There is not much joy in Mudville for Martin Luther King Day, at least not if you are updating your portfolios. Note that while Asia and the Middle East were in the red yesterday, there was some upbeat movement in European market without the heavyweight US presence pulling stocks down. This may be a fluke.

The main reason GSK remains a buy despite the erosion of its price is that its insiders, led by CEO Sir Andrew Witty, are loading up on the stock. Insiders sell for many reasons but they buy for only one: they know something that will make them money.

Enthusiasm for lithium is expressed by this week’s Economist. Our current play on the metal used for making batteries is Orocobre, the Australian small cap investing in a deposit in Argentina, which was part funded by Toyota (TM). It is performing well Down Under but unfortunately its ADR is dormant so it is pretty hard to tell.

I think the house-cleaning at Sociedade Quimica y Minera de Chile or SQM has now gone far enough to satisfy institutional investors worried about how its former management under Patricio Contesse engaged in what ammounted to improper payments. This was the finding of a report published last Dec. 15 by the law firm Shearman & Sterling LLP on behalf of the SQM board. While the fired Mr Contesse did not cooperate with the investigation and while relatives of the former Chilean dictator Pinochet still own chunks of the company, the mood of the market is now that the bribery, insider trading, and tax evasion which characterized the former management is no longer continuing.
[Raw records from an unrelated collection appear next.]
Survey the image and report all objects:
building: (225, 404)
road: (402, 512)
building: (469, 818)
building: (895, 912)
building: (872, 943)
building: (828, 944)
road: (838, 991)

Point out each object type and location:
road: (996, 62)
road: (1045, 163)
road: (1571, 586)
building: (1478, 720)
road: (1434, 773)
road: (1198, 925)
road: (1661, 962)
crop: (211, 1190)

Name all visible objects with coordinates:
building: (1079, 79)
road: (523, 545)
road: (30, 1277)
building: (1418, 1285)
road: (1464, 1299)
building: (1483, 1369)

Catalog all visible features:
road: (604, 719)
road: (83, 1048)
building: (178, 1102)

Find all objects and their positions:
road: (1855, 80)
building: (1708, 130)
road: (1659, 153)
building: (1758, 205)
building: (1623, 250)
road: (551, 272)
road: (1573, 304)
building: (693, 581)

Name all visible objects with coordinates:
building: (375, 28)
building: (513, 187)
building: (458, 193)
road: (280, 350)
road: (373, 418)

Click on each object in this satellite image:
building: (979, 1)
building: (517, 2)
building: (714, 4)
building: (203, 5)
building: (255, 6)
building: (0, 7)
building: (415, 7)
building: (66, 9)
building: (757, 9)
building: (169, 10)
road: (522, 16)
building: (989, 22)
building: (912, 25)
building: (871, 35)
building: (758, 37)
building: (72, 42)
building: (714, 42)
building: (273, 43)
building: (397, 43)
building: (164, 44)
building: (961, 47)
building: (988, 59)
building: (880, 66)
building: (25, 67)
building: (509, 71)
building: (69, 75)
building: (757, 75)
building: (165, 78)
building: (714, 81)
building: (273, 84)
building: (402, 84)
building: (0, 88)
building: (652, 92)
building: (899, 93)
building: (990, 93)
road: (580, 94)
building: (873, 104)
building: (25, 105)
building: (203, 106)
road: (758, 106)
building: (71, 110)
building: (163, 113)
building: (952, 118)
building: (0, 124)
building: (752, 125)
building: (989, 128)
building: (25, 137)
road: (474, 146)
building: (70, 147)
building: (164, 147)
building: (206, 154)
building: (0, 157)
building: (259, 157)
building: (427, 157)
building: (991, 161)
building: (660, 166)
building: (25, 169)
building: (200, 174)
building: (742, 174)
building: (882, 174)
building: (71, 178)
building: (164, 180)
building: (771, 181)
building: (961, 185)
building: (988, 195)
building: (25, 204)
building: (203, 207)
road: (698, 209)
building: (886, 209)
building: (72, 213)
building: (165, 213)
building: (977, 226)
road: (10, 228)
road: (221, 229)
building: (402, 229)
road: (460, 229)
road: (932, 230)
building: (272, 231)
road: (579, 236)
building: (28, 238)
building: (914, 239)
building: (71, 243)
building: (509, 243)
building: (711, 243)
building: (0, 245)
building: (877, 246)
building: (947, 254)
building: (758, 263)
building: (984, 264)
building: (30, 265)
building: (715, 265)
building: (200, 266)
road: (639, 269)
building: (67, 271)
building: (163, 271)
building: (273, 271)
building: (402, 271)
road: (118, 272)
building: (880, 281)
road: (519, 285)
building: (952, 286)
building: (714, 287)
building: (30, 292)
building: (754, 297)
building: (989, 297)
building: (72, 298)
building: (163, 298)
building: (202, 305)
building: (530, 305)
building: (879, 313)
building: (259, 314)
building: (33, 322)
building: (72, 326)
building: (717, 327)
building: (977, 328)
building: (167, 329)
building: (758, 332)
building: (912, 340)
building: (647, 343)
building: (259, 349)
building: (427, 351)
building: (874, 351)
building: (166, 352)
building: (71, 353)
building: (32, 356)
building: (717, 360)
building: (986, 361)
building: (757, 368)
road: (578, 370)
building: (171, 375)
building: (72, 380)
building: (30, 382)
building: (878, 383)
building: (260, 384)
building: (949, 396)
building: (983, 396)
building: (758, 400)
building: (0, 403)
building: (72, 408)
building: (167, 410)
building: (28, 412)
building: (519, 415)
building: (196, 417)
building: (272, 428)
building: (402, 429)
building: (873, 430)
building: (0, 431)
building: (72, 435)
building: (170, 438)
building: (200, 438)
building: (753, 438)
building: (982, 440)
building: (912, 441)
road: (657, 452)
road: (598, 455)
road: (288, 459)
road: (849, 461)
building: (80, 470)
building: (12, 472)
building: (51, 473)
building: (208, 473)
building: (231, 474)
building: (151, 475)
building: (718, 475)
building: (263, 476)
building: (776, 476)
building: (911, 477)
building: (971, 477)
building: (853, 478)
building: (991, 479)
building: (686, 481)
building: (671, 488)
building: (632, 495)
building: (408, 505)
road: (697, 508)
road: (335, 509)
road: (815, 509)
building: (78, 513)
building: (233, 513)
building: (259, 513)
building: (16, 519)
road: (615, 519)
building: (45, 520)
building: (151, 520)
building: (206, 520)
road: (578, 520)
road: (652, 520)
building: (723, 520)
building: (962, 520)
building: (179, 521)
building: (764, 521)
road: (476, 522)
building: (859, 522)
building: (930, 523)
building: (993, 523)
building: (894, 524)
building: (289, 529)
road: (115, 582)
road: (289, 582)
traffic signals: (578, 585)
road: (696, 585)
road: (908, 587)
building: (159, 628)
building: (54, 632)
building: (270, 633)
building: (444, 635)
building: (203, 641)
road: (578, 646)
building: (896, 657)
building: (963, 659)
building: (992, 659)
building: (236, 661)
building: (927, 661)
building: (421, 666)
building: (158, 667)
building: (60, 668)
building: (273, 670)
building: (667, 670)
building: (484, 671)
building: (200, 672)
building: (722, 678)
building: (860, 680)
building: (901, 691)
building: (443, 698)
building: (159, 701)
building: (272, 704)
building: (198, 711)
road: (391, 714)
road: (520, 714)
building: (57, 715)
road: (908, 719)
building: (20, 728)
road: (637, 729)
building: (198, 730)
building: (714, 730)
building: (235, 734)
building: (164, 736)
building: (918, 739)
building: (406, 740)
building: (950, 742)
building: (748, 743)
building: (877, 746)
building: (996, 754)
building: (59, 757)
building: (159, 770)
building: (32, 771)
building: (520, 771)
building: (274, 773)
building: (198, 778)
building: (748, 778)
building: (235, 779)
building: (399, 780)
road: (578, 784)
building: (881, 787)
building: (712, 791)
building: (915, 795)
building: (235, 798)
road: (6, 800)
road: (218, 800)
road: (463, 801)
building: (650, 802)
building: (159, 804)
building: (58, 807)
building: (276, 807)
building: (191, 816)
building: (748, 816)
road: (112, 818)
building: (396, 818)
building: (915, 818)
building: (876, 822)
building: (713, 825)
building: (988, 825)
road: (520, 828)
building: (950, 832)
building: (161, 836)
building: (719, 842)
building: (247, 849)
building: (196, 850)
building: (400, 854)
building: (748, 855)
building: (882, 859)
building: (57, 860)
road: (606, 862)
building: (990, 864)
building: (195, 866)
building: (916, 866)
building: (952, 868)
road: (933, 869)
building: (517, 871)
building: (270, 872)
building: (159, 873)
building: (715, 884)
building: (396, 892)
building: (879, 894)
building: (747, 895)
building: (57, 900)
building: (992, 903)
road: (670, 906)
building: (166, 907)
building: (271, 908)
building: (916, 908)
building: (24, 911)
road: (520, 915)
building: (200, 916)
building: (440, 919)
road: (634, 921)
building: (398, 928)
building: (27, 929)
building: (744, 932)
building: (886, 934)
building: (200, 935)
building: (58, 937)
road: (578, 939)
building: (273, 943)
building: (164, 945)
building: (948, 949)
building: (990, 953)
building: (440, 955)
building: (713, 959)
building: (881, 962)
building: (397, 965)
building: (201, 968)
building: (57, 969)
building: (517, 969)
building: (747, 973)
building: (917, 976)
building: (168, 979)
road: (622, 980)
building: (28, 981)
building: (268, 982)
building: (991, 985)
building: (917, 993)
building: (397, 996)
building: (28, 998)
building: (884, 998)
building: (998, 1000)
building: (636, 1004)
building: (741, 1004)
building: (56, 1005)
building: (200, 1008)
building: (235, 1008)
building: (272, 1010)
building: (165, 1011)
Like all resource stocks, SQM has fallen YTD. It pays a dividend worth about 3.8% and trades at a p/e ratio of 19. Soquimich, as it is called familiarly, is now a stock I am prepared to buy again. We sold it when the scandalous behavior of its former board chairman and CEO led to institutions dumping the stock. It mines potash and lithium in the Altacama Desert in Chile, and is a market leader in both. Frida Ghitis initially recommended the stock and then recommended the exit. Unlike me, our intrepid Latina reporter visited the Altacama Desert.